Anyway, after finally getting through the second front bit and wondering why all was going so swimmingly, I notice that I forgot to make the stitch before the edge stitches on the other front piece garter stitch. Fortunately I was able to just open up the cast off, frog one row, drop the stitch down to where I should have started the garter and pick them up properly. This went surprisingly well. I still can’t get over not having to frog the whole bit. After that, I sewed the pieces together – again this went deceptively well – only to find that despite having gone that extra mile with my swatch and having chosen a size that should have just barely fit me because I knew the cotton yarn would get wider, it was still too big. Much too big. In the immortal words of a co-worker,

“You could be 35 months pregnant and still fit into this sweater”.

For some reason, my gauge had gotten much tighter as I knit, leaving the bottom quite wide. The middle part of the sweater was roomy, but acceptably so. It looked a bit like a bell bottomed sweater. I’m sure a model would have pulled it off as a fashion statement, but it just made me look like a pregnant hippo with a conical baby.

Funnily enough, I wasn’t devastated (my devastation has all gone into the dog). I just looked for a way to fix it. We discussed this at work - with my boss looking on and shaking his head as four women stared at a sweater and hemmed and hawed for about half an hour - and finally decided I should just try pulling the sides apart and hemming them in a bit (since I can’t do steeks). Sooooo, I went home that night, pulled the sides out – for all of my fear that my ends will come out and the sweater will unravel, it took me three times as long to pull the seams apart as it did to sew them up. I re-sewed them, gradually increasing the intake and thus making the sweater narrower and straighter. The hem looks great outside although a bit wonky inside. However, I’m betting very few people will be asking me to take it off so they can inspect the inside seam. I will probably whip stitch that bit down too, so it doesn’t roll inside the sweater and make it even bulkier, so even if they did, it will at least look tidy.


It’s still quite roomy, but I can live with that. I actually wanted it that way. It was generally agreed by my co-workers and moi-même that it’s really pretty and nice and soft and lovely and now I can’t wait for it to get colder so I can wear it. I love this sweater, despite its roominess. Love it. The only down side is that if I ever manage to loose any weight, I might still have to look for that pregnant hippo to pass it along to.

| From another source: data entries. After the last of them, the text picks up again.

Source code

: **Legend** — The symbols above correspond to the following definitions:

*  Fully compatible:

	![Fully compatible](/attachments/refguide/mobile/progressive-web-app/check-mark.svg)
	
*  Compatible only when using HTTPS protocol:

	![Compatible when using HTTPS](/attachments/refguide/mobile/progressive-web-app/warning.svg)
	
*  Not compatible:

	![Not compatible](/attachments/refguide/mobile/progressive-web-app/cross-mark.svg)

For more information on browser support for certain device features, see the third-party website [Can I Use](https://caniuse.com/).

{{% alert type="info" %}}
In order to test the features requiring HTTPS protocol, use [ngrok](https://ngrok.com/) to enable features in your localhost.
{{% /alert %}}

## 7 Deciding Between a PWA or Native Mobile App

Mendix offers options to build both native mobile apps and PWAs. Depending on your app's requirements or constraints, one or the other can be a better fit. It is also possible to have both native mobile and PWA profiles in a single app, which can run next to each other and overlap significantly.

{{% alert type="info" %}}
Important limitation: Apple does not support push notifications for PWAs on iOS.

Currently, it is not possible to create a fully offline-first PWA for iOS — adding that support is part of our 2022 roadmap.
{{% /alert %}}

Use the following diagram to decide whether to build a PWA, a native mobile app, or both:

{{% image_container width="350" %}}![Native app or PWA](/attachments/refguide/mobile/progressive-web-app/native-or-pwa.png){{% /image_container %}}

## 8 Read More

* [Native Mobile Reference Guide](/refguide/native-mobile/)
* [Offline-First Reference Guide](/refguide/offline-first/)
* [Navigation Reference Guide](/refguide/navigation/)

For those wondering about the dog, T is still fine at the moment. He doesn’t seem to be in any pain at all, he just has a tumour on his leg. I will eventually have to start giving him pain killers, but at the moment, he’s still fine without them. Well enough even to pilfer and devour a half a kilo of dried tripe while I was at work one day this week. The sympathy factor served him well that day. Any other time I would have throttled him.